I would like very much to be considered a writer of magical realism, weaving complex, inventive stories like Salman Rushdie, Italo Calvino, Milan Kundera, but I think the influences on my work come as much from theatre and, in particular, the short story/reminisces of Sam Shepard, as much as the novelists I love. His recent death didn't devastate me, although I have met him a couple of times, but it did bring home how important he's been to me in shaping my way of writing and how I look at life. Shepard would sometimes write whilst driving. Even though this is more feasible on the long quiet roads of mid-America, it still requires you to get down a few words quickly and make sure they count. If you're risking death for your writing, you'd best make that writing worth it. I don't like to waste a single word and so it is often sparse and precise. I allow a few tangents from the story but you won't find a lot of detailed description here. Unfortunately therefore, my ambition to be the next Gabriel Garcia Marquez doesn't quite happen.

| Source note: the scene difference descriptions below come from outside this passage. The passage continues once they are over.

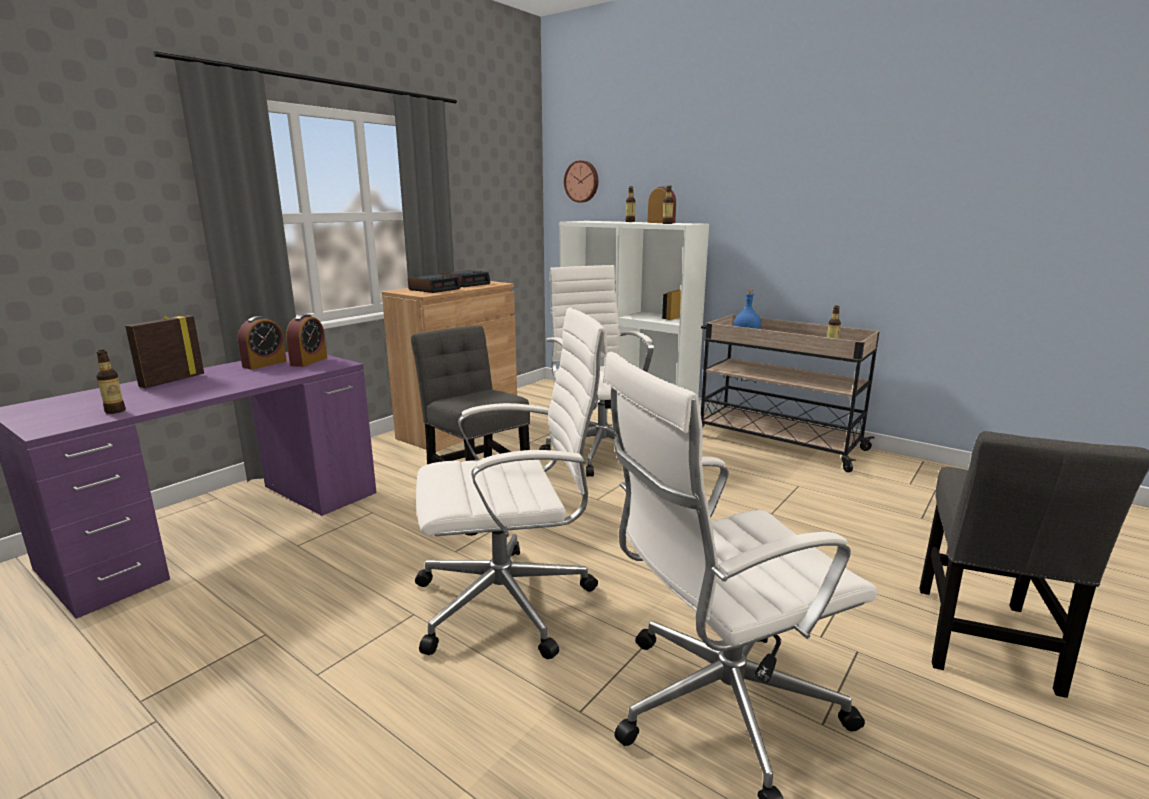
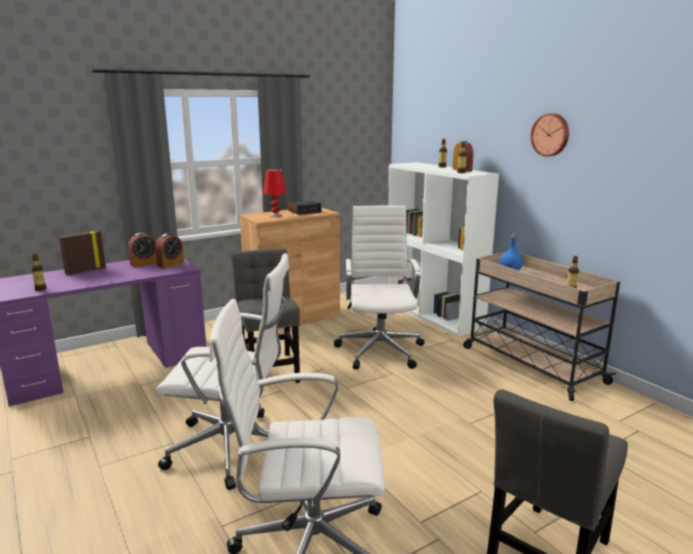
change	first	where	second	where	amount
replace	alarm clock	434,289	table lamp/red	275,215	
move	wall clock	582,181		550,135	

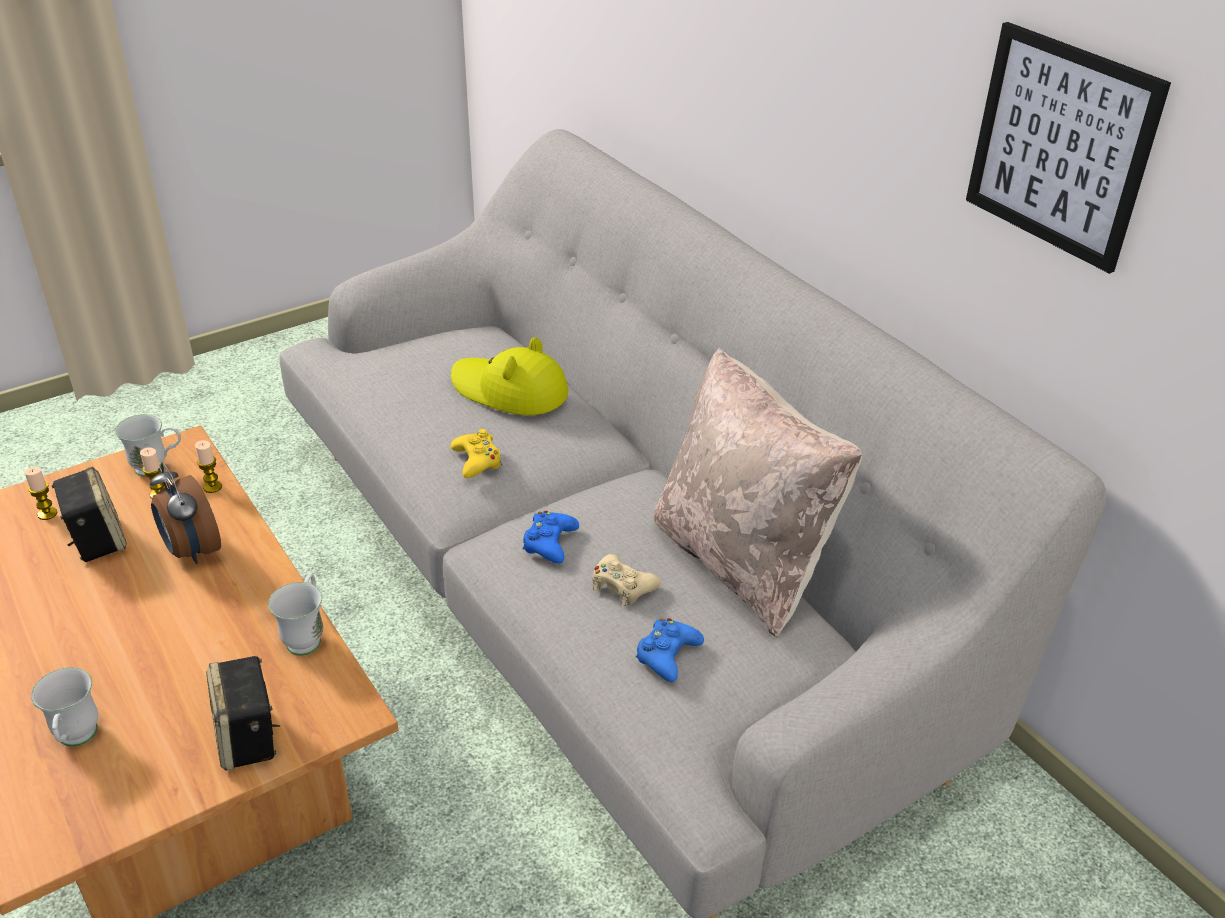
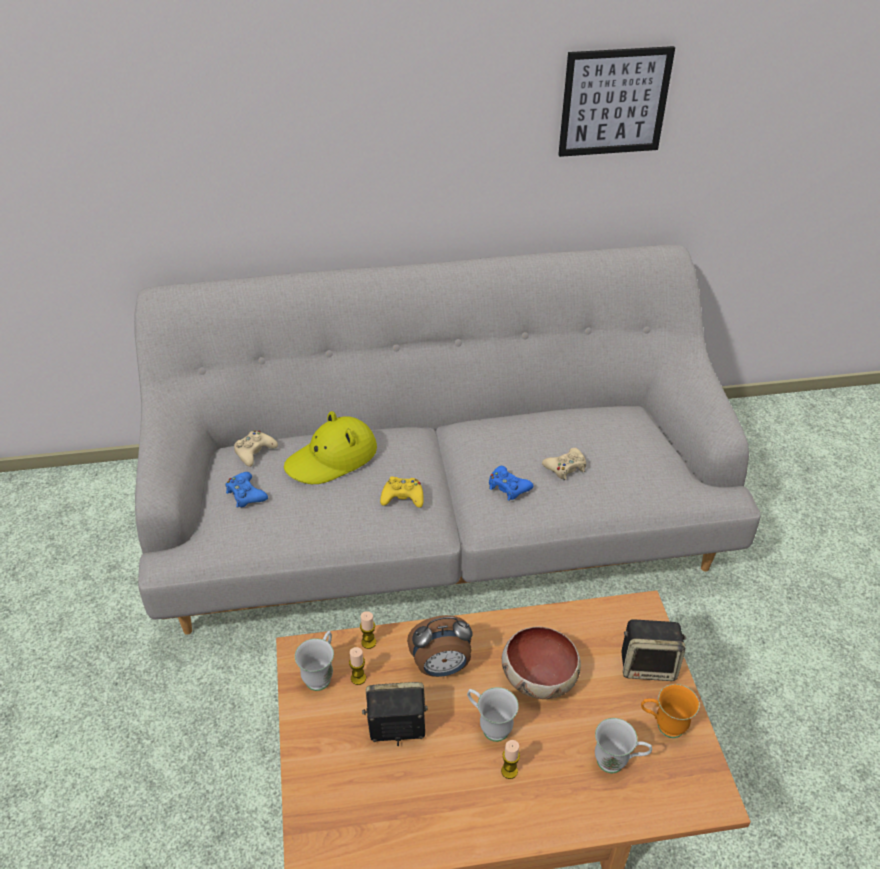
change	first	where	second	where	amount
move	game controller/blue	667,655		245,494	
insert			game controller/beige	254,452	
move	mug/white	307,636		489,726	
move	candle	47,514		509,771	
insert			bowl	537,676	
insert			mug/orange	663,726	
delete	pillow/beige	742,562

Perhaps the greatest influence on my writing is the things I have read about novels. I have always felt a story doesn't have to be epic to be worthwhile and so I used that to tackle the infamous problem of the midpoint lull, where the action is dragging and a reader's interest can wain, before piquing again with the finale. I approached each section as a short story in its self, so that if you picked the book up and read a bit at random it would be as good as an opening or a conclusion. I also read that writers are too scared to shock anymore, because of trolling. To not get into that frame of mind I've tried to leave in anything people may be uncomfortable with, if I think it's needed of course!
The central character is not unlike those men who you see in Camus or Sartre novels, a little lost, aloof and looking for something the conventional world doesn't seem to offer. I'm hoping he's someone people will relate too, feel maddened by, or wish they could be a little more like.